DATA SUPPLIED START
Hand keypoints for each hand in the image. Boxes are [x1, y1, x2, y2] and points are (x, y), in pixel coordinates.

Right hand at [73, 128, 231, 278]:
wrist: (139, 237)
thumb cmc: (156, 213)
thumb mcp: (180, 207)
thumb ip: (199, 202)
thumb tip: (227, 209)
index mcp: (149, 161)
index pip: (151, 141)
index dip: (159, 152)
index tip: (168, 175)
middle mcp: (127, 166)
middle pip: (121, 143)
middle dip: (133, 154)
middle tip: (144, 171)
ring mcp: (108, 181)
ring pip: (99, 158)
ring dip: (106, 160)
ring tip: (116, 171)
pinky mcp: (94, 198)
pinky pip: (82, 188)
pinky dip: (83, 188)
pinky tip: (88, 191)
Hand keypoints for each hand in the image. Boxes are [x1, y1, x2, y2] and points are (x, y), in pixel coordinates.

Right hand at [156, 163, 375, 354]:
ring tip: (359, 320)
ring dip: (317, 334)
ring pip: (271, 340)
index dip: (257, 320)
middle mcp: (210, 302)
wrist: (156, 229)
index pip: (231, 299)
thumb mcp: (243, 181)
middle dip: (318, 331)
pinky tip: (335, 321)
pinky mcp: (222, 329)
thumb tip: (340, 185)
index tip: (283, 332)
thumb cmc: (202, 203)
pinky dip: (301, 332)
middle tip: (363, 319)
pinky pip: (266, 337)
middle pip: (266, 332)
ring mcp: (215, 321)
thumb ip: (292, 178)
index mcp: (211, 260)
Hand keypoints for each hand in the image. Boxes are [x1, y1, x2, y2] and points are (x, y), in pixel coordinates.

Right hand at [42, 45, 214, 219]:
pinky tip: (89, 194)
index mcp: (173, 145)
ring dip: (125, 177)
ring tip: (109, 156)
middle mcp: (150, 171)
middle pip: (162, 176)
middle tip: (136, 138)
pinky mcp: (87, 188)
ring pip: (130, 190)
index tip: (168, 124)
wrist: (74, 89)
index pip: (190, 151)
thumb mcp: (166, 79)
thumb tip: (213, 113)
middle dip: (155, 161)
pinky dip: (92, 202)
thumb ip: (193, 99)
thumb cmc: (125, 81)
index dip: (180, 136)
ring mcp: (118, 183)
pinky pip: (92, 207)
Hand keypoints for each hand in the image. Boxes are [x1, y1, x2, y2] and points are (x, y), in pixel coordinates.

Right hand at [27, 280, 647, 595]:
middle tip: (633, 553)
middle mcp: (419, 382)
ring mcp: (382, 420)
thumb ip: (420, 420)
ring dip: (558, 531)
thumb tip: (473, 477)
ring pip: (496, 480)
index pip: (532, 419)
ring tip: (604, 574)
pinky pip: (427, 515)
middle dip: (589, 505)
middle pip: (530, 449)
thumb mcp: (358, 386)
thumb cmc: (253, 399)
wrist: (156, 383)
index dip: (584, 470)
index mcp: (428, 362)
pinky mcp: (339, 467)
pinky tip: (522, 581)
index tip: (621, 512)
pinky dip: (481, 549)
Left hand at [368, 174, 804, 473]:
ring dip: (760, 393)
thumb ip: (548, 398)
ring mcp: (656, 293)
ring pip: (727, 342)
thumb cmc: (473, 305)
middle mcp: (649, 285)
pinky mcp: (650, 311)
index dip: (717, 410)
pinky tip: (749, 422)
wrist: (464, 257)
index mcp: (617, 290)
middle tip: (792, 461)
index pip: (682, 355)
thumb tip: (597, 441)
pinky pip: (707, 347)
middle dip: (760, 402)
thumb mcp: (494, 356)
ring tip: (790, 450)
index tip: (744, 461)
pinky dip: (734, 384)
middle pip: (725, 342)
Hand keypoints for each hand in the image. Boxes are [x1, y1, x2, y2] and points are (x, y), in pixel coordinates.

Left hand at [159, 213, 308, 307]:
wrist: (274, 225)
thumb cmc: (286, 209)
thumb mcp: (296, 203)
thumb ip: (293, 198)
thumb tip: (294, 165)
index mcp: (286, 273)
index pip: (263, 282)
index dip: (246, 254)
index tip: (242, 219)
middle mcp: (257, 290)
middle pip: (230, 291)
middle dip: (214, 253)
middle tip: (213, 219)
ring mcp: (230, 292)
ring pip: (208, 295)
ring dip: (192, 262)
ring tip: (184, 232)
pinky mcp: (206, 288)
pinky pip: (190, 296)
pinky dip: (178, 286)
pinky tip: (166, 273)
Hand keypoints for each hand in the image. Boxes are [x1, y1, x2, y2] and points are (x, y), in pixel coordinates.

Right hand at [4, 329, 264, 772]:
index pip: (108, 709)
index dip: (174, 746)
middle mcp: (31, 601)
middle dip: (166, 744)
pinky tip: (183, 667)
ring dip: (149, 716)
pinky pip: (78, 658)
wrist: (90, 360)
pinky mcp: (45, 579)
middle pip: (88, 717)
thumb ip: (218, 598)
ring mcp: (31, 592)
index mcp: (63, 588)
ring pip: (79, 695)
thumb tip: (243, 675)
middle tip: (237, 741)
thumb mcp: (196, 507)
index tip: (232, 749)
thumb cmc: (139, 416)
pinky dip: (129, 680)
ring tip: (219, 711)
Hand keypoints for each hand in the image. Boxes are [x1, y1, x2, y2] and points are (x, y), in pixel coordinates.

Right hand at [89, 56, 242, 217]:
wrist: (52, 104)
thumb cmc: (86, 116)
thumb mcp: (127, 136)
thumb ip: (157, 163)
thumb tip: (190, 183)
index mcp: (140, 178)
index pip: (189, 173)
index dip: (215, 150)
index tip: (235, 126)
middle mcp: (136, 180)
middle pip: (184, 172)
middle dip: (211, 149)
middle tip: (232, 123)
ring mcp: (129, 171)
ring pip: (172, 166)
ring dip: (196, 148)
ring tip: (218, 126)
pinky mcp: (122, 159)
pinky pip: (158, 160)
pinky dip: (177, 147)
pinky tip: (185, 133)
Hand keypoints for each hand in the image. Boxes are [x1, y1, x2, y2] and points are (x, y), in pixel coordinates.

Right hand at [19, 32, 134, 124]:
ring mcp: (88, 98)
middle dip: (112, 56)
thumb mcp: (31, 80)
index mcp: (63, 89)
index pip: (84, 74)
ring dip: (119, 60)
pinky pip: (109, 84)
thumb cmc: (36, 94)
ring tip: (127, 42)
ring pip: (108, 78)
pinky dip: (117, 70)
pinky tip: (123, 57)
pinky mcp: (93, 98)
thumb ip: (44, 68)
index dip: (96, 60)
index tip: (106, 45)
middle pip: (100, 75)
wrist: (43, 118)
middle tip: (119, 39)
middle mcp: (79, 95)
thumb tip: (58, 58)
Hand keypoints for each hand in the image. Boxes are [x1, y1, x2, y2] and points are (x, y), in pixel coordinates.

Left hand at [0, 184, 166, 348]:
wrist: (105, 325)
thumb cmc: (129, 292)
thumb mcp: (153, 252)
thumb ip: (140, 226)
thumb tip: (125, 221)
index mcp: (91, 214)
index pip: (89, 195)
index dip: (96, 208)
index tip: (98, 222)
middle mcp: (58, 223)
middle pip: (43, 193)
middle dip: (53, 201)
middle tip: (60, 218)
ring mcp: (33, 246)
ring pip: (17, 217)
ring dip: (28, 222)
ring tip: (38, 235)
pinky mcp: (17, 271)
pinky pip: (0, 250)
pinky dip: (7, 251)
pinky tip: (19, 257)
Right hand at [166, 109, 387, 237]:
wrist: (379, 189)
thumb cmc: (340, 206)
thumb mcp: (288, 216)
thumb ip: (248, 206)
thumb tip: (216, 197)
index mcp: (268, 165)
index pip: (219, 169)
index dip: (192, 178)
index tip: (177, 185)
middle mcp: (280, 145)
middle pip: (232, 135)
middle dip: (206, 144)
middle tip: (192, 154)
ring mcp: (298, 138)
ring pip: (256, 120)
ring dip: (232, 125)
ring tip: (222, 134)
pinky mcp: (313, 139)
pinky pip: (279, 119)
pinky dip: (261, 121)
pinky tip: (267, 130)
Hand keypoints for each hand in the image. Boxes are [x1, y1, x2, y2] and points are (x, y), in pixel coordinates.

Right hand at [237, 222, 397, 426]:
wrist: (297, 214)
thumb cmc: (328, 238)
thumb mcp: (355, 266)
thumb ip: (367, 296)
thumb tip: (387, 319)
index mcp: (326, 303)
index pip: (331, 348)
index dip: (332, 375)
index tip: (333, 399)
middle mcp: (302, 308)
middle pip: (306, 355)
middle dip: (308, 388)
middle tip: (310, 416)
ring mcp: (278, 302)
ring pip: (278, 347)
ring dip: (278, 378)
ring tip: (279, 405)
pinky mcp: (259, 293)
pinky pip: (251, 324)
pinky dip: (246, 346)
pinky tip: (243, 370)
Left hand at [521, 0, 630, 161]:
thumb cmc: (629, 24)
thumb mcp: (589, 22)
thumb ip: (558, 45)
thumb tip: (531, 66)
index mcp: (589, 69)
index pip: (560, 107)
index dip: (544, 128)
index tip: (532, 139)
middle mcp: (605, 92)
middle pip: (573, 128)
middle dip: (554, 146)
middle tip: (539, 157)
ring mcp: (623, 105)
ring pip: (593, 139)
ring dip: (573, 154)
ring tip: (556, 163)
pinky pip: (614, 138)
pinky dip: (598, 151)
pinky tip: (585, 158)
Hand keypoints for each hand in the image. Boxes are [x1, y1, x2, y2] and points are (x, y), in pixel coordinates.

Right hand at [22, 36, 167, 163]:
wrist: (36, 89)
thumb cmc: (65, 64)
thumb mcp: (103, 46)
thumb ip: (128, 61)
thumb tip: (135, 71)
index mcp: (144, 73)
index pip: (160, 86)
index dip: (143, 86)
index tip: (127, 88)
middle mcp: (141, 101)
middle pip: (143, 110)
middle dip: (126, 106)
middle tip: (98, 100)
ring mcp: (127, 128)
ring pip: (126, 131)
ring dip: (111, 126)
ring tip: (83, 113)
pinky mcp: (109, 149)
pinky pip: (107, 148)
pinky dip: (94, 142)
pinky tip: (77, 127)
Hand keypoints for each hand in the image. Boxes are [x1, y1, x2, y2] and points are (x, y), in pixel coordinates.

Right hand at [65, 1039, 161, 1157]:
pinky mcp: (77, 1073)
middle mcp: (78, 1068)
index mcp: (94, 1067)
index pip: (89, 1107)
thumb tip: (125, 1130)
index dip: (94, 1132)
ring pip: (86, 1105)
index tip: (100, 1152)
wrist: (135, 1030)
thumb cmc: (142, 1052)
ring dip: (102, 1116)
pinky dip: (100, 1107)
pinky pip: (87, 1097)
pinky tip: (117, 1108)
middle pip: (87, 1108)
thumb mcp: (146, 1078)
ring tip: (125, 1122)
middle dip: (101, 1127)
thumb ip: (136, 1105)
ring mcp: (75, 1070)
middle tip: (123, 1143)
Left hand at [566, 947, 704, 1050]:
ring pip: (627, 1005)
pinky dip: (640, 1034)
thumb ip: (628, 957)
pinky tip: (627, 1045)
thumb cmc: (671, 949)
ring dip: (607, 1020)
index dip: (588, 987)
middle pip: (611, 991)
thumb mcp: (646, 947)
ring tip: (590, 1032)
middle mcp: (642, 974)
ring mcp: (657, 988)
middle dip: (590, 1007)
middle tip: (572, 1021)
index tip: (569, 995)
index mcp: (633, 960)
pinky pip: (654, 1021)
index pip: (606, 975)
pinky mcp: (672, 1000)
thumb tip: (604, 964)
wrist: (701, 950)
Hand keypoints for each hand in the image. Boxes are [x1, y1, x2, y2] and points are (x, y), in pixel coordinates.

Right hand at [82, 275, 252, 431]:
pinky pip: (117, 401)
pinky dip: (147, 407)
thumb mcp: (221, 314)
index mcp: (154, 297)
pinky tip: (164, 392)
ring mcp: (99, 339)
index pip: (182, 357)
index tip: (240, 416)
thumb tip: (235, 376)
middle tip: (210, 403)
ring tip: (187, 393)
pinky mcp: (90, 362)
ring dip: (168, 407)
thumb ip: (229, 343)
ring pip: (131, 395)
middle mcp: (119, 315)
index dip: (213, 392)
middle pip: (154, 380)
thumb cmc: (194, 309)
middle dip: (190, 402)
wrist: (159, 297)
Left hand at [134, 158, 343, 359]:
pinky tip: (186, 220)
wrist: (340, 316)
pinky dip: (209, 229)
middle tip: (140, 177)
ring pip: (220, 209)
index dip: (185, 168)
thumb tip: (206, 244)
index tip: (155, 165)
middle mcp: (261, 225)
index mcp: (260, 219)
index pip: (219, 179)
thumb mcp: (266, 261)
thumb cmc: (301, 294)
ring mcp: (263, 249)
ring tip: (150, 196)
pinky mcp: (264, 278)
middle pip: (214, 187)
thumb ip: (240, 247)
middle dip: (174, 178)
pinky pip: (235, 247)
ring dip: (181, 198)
DATA SUPPLIED END
### ASSIGNMENT
From the entries above, restate word for word the lines from the line containing "thumb tip: (597, 441)" to the line containing "middle mcp: (31, 601)", both ends included, and nothing more.

### WRITTEN SOLUTION
thumb tip: (597, 441)
pinky pip: (707, 347)
middle dip: (760, 402)
thumb mcp: (494, 356)
ring tip: (790, 450)
index tip: (744, 461)
pinky dip: (734, 384)
middle pip: (725, 342)
Hand keypoints for each hand in the image. Boxes are [x1, y1, x2, y2] and points are (x, y), in pixel coordinates.

Left hand at [159, 213, 308, 307]:
wrist: (274, 225)
thumb cmc: (286, 209)
thumb mcp: (296, 203)
thumb ip: (293, 198)
thumb tip: (294, 165)
index mcp: (286, 273)
index pip: (263, 282)
index dip: (246, 254)
index tip: (242, 219)
middle mcp: (257, 290)
middle pip: (230, 291)
middle dip: (214, 253)
middle tip: (213, 219)
ring mcp: (230, 292)
ring pip: (208, 295)
ring dip: (192, 262)
ring tip: (184, 232)
pinky mcp: (206, 288)
pinky pip: (190, 296)
pinky dip: (178, 286)
pinky tip: (166, 273)
Hand keypoints for each hand in the image. Boxes are [x1, y1, x2, y2] and points are (x, y), in pixel coordinates.

Right hand at [4, 329, 264, 772]:
index pip: (108, 709)
index dip: (174, 746)
middle mcp: (31, 601)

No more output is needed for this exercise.